Daniel Lerch of the Post Carbon Institute says the key to resilience is understanding that every life and every community is comprised of a system of relationships and the resilience of any one system is influenced by the resilience of every system around it.
Key to our system of relationships is our covenant, which governs how we interact with one another, and defines how the right relationships that tie us together should function.
“We, the members of the Mt. Diablo Unitarian Universalist Church, covenant with one another to act in the following ways in our interactions and in all forms of communication:
We speak and write directly, openly, and respectfully with each other.

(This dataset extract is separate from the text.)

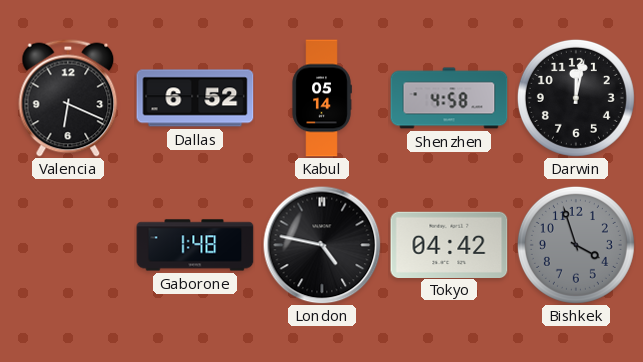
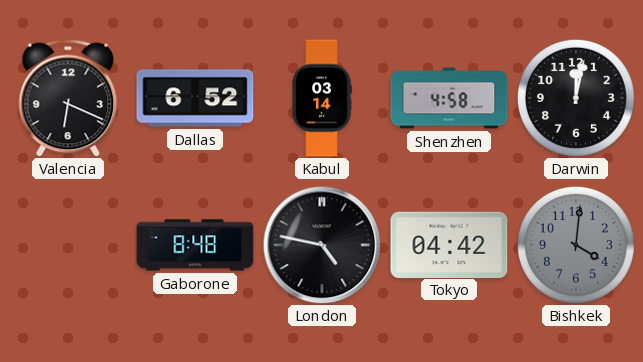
Kabul: 05:14 -> 03:14
Gaborone: 1:48 -> 8:48
Bishkek: 3:57 -> 4:01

We support and encourage diversity within our congregation.
We trust each other’s best intentions.
We respect healthy boundaries.
We honor community decisions.”
Our covenant is our social ‘glue’, defining the ways we interact, and encouraging flexibility, adaptability, and trust over rigid, brittle structure. This covenant eases our making connections with those different from ourselves, which I need in developing my own resilience.
It is through these connections that I am able to explore different viewpoints, different approaches to living life and coping with things I have not been able to do on my own.
I know that when I am near my limits, that often all it takes to bounce back is to chat with a friend, catch a kind smile or complement, an offer to share a burden, somehow touching that web of connections, and I may feel renewed.
That mutual respect and trust weaves us together. It is this web of connection that provides us with resilience, both individually and as a community. This is something we may all practice, and with this, gain resilience for both ourselves and our community.
Remember that hillside. Rather than stand alone against the wind, hoping that we won’t be broken like those fallen trees, let us be more like the grasses waving in the breeze, touching and supporting one another and rebounding as the storm passes.
Let us, together, be the ones to make it so!